Many of my friends – most especially Brandy at Random Musings of a Bibliophile – have raved about Frances Hardinge’s novel A Face Like Glass. Unfortunately, this one book of hers isn’t available in print in the U.S., and I haven’t yet been desperate enough to have it shipped from the UK, there being so many good books I haven’t read around me already. Instead, I picked up the earliest of her books that was on the shelf at my library.
Fly by Night by Frances Hardinge. Macmillan, 2005.
Mosca Mye (probably aged 11 or 12) is an orphan in a world that’s falling apart. (The author’s note at the end says that the world is very loosely based on 17th century England, with a lot of disregard for actual history and some for the laws of physics.) Every city and town supports a different claimant to the crown of the land, but in reality, the country is controlled by powerful rival guilds, including the Stationers who control everything that’s printed and have decided that reading is too dangerous for the masses, and the Locksmiths, who exact a criminal price from anyone unwilling to pay for their locks. Religious upheaval has left people worshipping a colorful array of saint-like people called the Beloved – several assigned to each day of the year. Each person is named for the objects sacred to the Beloved of the hour under which they were born, so that our heroine, born during the time of Goodman Palpittatle, to whom flies are sacred (or maybe he protects people from flies), but in any case, Mosca is named for a fly and everyone makes negative assumptions about her character based on her name.

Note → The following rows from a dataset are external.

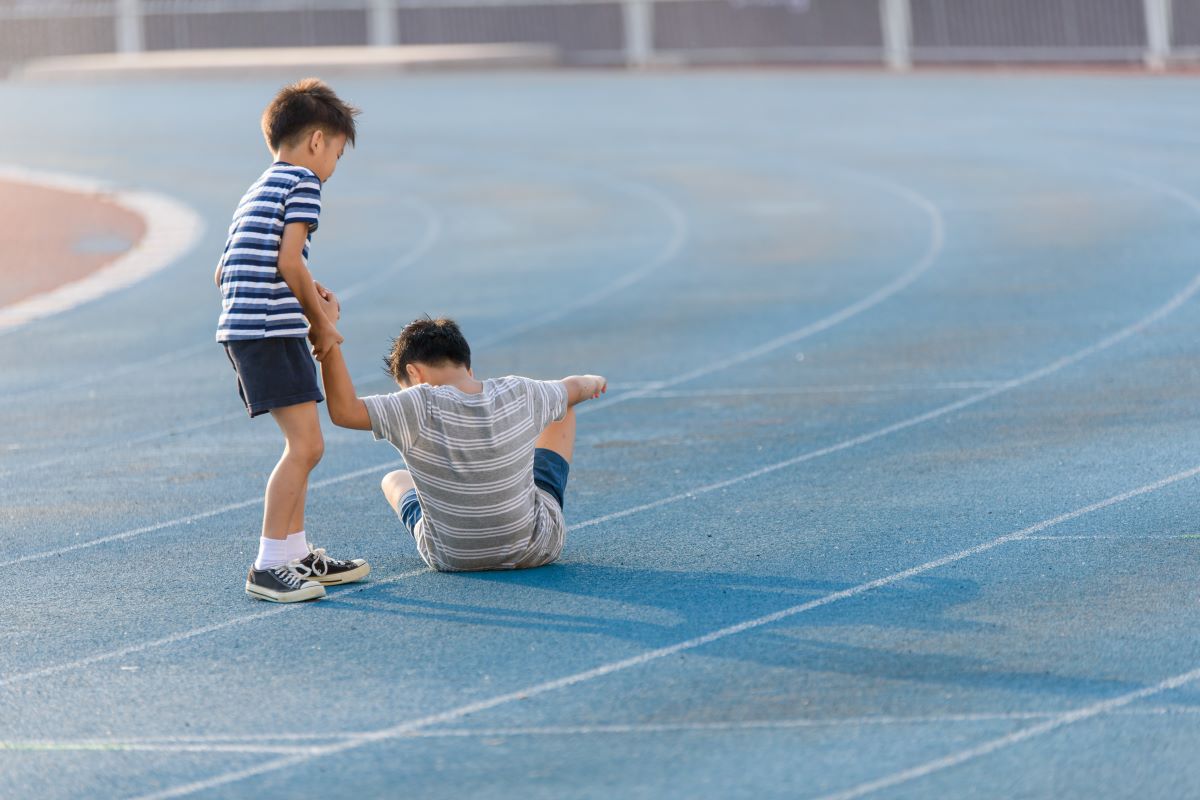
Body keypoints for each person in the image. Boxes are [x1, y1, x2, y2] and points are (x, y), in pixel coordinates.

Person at [214, 78, 369, 602]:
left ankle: (296, 554)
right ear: (318, 140)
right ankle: (267, 564)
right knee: (305, 445)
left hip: (249, 327)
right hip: (267, 331)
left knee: (307, 444)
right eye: (338, 156)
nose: (332, 169)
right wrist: (321, 325)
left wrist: (305, 284)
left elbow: (226, 270)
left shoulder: (258, 187)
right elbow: (284, 261)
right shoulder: (304, 182)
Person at [315, 299, 607, 572]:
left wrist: (327, 336)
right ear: (468, 367)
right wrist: (595, 382)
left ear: (413, 374)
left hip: (450, 556)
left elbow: (343, 411)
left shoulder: (415, 404)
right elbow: (576, 386)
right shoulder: (520, 391)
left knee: (393, 479)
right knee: (563, 406)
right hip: (536, 548)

That rather elaborate world set-up is less painful in the book, as we are mostly thrust very quickly into Mosca trying to escape from the village where her aunt and uncle do not want her and most especially will never want her back now that she has mostly accidentally set their mill on fire. She takes with her the fearsome goose Saracen, her only friend, and decides that her best route out of the backwater town is to free a smooth-talking con man, Eponymous Clent, from the village stocks. He’s certainly not trustworthy, but he shares her love of words and she hopes that gratitude will at least get her someplace she can try to make a fresh start.

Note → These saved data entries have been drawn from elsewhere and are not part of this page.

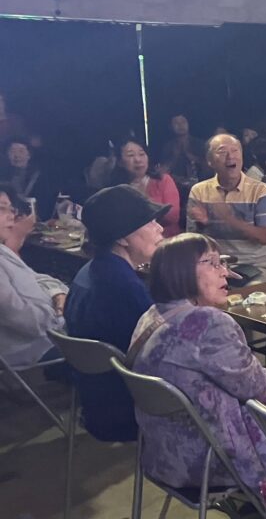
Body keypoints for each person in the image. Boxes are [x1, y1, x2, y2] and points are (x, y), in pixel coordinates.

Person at [130, 233, 266, 491]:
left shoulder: (151, 315)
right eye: (213, 263)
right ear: (181, 271)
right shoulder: (207, 323)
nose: (225, 272)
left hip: (164, 456)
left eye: (223, 263)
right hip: (215, 460)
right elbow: (260, 389)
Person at [65, 185, 166, 441]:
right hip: (132, 407)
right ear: (122, 238)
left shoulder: (90, 271)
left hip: (97, 402)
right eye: (149, 222)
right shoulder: (122, 287)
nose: (160, 228)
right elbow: (164, 351)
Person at [187, 134, 266, 283]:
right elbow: (191, 242)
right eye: (222, 151)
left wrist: (230, 220)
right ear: (210, 161)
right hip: (215, 265)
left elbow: (264, 237)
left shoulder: (261, 190)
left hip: (254, 264)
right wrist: (203, 225)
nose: (230, 156)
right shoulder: (199, 191)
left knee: (253, 294)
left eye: (235, 150)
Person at [0, 184, 66, 371]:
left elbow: (39, 278)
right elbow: (20, 317)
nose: (11, 216)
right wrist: (60, 315)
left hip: (47, 335)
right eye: (2, 209)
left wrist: (57, 294)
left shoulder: (3, 250)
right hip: (31, 353)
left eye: (11, 209)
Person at [109, 139, 181, 237]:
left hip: (167, 239)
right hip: (135, 242)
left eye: (142, 154)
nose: (138, 160)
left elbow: (172, 216)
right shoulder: (118, 190)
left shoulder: (163, 180)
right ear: (120, 162)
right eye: (131, 155)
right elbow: (118, 222)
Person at [0, 138, 54, 217]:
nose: (16, 155)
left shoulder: (40, 177)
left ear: (29, 155)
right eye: (12, 151)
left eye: (21, 151)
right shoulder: (3, 176)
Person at [158, 114, 208, 187]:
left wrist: (191, 156)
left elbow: (208, 166)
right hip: (175, 185)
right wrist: (175, 156)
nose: (180, 125)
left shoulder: (199, 144)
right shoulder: (168, 147)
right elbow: (163, 170)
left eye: (183, 122)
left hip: (200, 184)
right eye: (176, 123)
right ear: (171, 127)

The someplace they end up is Mandelion, a port city on the brink of revolution. And someone Mosca Mye, Saracen, and Eponymous Clent will all play a role in which of the many rival guilds, nobles, and religious groups comes out on top.

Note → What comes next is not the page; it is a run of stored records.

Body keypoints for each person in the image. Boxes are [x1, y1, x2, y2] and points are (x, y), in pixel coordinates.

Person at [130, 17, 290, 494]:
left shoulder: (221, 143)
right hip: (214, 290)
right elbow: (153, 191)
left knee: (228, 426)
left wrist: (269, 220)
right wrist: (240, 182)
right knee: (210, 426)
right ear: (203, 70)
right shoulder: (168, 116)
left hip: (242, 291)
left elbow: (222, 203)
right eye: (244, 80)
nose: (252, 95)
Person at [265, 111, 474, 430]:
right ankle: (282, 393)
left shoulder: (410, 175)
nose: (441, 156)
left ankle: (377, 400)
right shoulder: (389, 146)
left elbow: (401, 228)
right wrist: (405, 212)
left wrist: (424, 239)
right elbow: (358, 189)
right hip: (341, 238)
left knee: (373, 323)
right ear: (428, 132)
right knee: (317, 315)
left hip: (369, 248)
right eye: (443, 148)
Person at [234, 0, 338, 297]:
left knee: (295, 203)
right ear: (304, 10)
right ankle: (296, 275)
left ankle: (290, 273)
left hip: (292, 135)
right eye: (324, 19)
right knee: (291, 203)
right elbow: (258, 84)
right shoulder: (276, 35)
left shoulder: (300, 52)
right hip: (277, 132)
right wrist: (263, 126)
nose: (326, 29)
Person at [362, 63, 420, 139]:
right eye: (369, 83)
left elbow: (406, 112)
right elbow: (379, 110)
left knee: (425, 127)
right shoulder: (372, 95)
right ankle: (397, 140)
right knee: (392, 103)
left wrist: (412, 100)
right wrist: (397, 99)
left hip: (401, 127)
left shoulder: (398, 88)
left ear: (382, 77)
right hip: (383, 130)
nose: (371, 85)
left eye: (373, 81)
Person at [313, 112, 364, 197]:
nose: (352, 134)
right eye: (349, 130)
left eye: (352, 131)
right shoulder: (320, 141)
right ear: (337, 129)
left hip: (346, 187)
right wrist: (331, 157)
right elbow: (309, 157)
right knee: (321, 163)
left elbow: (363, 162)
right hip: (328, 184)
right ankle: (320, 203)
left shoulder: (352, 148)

This is a long and fairly dense magic-less political fantasy, with a scrappy character and her goose to root for. Though there are plenty of close escapes, the scenery is described in language almost as florid as that used by Eponymout Clent himself – clearly meant for those readers who relish their words. Just recently I was having a discussion with an 11-year-old friend, who wondered why it is that the good guys always win. I told him a) history is written by the winners but also b) because people writing for kids want to show things that way. Hardinge comes as close to ambiguity as you’re likely to find in middle grade literature. Mosca finishes the book alive if not necessarily triumphant, but whether or not the people of Mandelion are better off for her actions isn’t entirely clear. This is very impressive stuff – certainly not for everyone, but for right advanced middle grade reader, this could be life-changing.
Mosca’s story continues in Fly Trap by Frances Hardinge. Macmillan, 2011.
Same world, new town. Or towns. Mosca and Eponymous find themselves only able to stay in towns for a short while before they become unwelcome, until they wind up in the bridge town of Toll, where you must pay to leave and pay to enter. Having paid their way in, they will only be able to get out if they can earn or steal enough to pay their way out again. But they desperately want to get out, because Toll is a town divided. Each person’s name is decided to belong either to night or day, and people are allowed to exist only during their time. Half of the population, being assigned to the night, is never allowed to see daylight. Mosca, of course, is a nightling – so she has only three days of being a visitor before she will be sent from Toll-by-Day to Toll-by-Night, a city with different streets and buildings and a much less savory population.
Their only hope is to earn a reward for knowledge they have of the planned kidnapping of the mayor’s much-admired daughter, Beamabeth Marlebourne. If only the mayor will believe a people with no money and less-than-perfect names…
This contains more delightfully twisty plots and political happenings, as well as rescuings by goose. I found the ultimate villain to be disappointingly similar to the villain in the first book – but that’s a minor complaint in an overall very solid book. Again, at nearly 600 pages, these books are for strong middle grade readers and up, especially those who really could read, say, George R. R. Martin, but don’t need the body count.